*What the task requires*.
Copy every line of each item below without changing anything.

(Collection entries)
________

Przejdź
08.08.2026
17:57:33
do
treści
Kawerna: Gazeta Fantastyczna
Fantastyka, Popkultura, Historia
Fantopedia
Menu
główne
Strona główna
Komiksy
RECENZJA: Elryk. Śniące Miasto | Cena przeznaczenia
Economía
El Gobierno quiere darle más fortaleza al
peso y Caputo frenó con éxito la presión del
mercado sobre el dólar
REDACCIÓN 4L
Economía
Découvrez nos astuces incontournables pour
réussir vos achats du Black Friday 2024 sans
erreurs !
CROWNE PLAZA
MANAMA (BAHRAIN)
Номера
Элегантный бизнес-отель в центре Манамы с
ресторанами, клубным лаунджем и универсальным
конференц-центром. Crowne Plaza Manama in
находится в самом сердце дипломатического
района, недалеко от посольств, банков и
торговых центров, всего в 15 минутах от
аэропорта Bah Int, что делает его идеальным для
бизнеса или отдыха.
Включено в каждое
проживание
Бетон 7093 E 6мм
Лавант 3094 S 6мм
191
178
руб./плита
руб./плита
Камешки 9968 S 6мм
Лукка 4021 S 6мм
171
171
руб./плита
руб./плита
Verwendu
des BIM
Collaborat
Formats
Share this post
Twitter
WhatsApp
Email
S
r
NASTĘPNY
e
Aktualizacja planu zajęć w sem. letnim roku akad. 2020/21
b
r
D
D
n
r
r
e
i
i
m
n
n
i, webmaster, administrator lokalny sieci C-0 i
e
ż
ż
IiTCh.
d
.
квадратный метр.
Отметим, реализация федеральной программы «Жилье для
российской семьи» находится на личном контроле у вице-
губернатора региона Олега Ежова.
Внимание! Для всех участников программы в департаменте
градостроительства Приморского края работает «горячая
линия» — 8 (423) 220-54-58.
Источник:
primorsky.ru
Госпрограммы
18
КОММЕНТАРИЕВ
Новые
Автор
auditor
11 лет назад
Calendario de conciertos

________

*Output of the exercise*.
Przejdź
08.08.2026
17:57:33
do
treści
Kawerna: Gazeta Fantastyczna
Fantastyka, Popkultura, Historia
Fantopedia
Menu
główne
Strona główna
Komiksy
RECENZJA: Elryk. Śniące Miasto | Cena przeznaczenia
Economía
El Gobierno quiere darle más fortaleza al
peso y Caputo frenó con éxito la presión del
mercado sobre el dólar
REDACCIÓN 4L
Economía
Découvrez nos astuces incontournables pour
réussir vos achats du Black Friday 2024 sans
erreurs !
CROWNE PLAZA
MANAMA (BAHRAIN)
Номера
Элегантный бизнес-отель в центре Манамы с
ресторанами, клубным лаунджем и универсальным
конференц-центром. Crowne Plaza Manama in
находится в самом сердце дипломатического
района, недалеко от посольств, банков и
торговых центров, всего в 15 минутах от
аэропорта Bah Int, что делает его идеальным для
бизнеса или отдыха.
Включено в каждое
проживание
Бетон 7093 E 6мм
Лавант 3094 S 6мм
191
178
руб./плита
руб./плита
Камешки 9968 S 6мм
Лукка 4021 S 6мм
171
171
руб./плита
руб./плита
Verwendu
des BIM
Collaborat
Formats
Share this post
Twitter
WhatsApp
Email
S
r
NASTĘPNY
e
Aktualizacja planu zajęć w sem. letnim roku akad. 2020/21
b
r
D
D
n
r
r
e
i
i
m
n
n
i, webmaster, administrator lokalny sieci C-0 i
e
ż
ż
IiTCh.
d
.
квадратный метр.
Отметим, реализация федеральной программы «Жилье для
российской семьи» находится на личном контроле у вице-
губернатора региона Олега Ежова.
Внимание! Для всех участников программы в департаменте
градостроительства Приморского края работает «горячая
линия» — 8 (423) 220-54-58.
Источник:
primorsky.ru
Госпрограммы
18
КОММЕНТАРИЕВ
Новые
Автор
auditor
11 лет назад
Calendario de conciertos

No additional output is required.